Para ela o problema também é que os aplicativos de literatura ignoram as idiossincrasias do público infantil, que podem ser compreendidas melhor por um livreiro. “As crianças da Barra da Tijuca se sentem mais atraídas por histórias relacionadas ao mar, diferente das da Zona Sul”, explica, “eles querem vender uma coisa só para todo mundo”.

Claudia acredita que há hoje no mercado livros representativos de todos os segmentos da população e basta procurar por eles. Para ela, o aumento de livros infantis nas livrarias não especializadas veio em função da saída dos livros didáticos, agora vendidos, em geral, pelas editoras direto nas escolas.
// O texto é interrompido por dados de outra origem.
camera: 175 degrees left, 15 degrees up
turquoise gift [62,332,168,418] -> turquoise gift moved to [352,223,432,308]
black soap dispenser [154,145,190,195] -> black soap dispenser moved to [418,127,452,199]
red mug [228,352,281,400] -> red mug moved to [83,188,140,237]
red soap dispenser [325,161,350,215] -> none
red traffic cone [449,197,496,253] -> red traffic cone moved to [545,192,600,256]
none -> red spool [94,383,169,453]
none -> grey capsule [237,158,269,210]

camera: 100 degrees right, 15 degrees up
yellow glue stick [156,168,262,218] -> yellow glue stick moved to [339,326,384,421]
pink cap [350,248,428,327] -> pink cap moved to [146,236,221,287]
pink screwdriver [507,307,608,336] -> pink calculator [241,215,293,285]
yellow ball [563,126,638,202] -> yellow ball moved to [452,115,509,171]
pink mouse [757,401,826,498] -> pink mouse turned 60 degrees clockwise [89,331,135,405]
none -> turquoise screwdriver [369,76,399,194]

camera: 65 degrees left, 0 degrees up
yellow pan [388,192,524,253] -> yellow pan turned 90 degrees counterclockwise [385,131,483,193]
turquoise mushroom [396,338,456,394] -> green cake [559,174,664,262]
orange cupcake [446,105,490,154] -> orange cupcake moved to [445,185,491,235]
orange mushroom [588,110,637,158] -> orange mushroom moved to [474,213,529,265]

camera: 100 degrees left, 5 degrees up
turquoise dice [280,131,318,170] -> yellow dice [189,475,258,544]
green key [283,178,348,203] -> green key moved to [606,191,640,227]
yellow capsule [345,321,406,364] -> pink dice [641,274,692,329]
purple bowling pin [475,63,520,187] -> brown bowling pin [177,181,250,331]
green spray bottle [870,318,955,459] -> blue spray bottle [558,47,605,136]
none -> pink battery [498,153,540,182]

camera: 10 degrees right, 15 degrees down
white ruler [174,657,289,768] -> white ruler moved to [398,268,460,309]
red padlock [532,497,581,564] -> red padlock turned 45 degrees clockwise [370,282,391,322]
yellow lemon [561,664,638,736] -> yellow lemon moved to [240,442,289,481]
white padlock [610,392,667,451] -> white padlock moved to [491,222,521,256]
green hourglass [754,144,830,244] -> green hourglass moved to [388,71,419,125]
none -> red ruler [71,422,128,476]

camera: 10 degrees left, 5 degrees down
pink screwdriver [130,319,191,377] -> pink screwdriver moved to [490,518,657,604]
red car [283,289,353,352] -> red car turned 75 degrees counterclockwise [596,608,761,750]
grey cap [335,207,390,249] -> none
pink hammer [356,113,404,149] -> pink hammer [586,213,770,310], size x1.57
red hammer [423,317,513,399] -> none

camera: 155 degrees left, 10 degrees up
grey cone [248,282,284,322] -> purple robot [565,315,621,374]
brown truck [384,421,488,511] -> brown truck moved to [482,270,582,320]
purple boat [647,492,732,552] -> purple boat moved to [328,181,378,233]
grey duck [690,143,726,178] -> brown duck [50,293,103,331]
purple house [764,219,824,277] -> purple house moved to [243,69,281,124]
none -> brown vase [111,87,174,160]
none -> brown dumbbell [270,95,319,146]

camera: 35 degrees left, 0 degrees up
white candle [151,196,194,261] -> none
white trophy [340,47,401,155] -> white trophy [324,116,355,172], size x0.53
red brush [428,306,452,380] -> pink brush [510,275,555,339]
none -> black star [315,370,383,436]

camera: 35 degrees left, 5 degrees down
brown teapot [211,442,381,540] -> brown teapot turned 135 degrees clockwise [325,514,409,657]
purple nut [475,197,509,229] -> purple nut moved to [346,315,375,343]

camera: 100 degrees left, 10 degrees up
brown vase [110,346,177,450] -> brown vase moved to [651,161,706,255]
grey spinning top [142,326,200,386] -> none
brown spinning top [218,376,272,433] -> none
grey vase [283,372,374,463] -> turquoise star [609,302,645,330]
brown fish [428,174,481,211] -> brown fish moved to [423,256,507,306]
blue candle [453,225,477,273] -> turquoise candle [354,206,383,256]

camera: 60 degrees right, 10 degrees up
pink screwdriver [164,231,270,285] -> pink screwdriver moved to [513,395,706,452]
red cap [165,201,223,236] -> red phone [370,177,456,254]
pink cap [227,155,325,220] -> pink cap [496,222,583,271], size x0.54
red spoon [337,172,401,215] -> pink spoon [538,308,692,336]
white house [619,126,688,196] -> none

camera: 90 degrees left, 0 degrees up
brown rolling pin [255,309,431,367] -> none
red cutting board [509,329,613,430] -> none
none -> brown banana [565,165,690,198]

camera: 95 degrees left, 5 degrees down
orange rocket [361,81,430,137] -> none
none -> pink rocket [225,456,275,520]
Foi o caso da Livraria Galileu, do presidente da AEL, Antônio Carlos de Carvalho, que, devido à concorrência desleal das editoras renunciou aos didáticos, até então referência da casa, e passou a investir na seção infantil tendo hoje, segundo Claudia, um acervo bastante expressivo.

No Brasil, a referência no livro infantil é a Fundação Nacional do Livro Infanto Juvenil, entidade com 51 anos que há 21 anos realiza o Salão FNLIJ  que, este ano devido às dificuldades financeiras, quase não acontece; foi montado em outubro, na Biblioteca Parque, do Centro, pela primeira vez.

Ana Maria Machado, homenageada no Salão, pelos 50 anos dedicados à literatura infantil, e uma das fundadoras da Livraria Malasartes, disse ao site da AEL ter gostado de ver como a FNLIJ apesar de todas as dificuldades conseguiu realizar o salão; “ A Biblioteca Parque é um bom lugar, uma casa de livros, bem localizada, com excelente auditório”.

Sobre censura aos livros respondeu ; “Continuo pensando o que sempre pensei. Qualquer censura, em qualquer momento, a qualquer criação artística, é inadmissível.” O assunto foi tema de uma das inúmeras mesas do evento com o nome Livros proibidos e temas impróprios. Que literatura é essa?”

O Salão reuniu 77 autores e teve 21 lançamentos de livros. Foi visitado por cerca de 4 300 alunos de 157 escolas municipais transportados em ônibus cedidos pela Prefeitura. Cada aluno ganhou um livro e para cada escola foi dada, através da Secretaria Municipal de Educação, uma verba de R$ 600 para compra de livros.

A professora Fernanda Rodrigues, da Escola Poliana Okimoto, em Campo Grande, demorou duas horas no trânsito congestionado da Avenida Brasil para chegar ao evento com uma turma de alunos entre 5 e 6 anos. Trabalhando para o município desde 2012, já foi a outros Salões da FNLIJ e achou que neste havia poucos estandes e uma variedade menor de livros. Em outras edições, o Salão já teve 80 estandes; neste foram 28.

Mas, para a livreira Anna Valle a FNLIJ é uma fonte na qual irá sempre beber. Ela inaugurou no último Dia da Criança a livraria Casa da Fábula, especializada em literatura infantil, em Itaipava, no Estado do Rio, onde há um ano tem também a Gallerya Book Shop, livraria com destaque para filosofia, arte e literatura.

Na FNLIJ conheceu a bibliotecária colombiana Silvia Catlon,  da livraria infantil Babel, em Bogotá, onde funciona também uma biblioteca infantil e replicou a experiência em sua livraria que, com pouco mais de um mês de vida, já tem uma biblioteca que funciona aos sábados com vários leitores cadastrados.

“Nossa missão é transformar as crianças em pequenos leitores”, diz Anna, “com a biblioteca dialogamos com o público de todas camadas. Não é democratizar; todos têm o direito de ler e escrever”. Para ela, “é muito gratificante ver a literatura infantil produzida aqui ser reconhecida e aclamada mundo afora.” E acredita que "o livro infantil é a primeira obra de arte a que a criança tem acesso".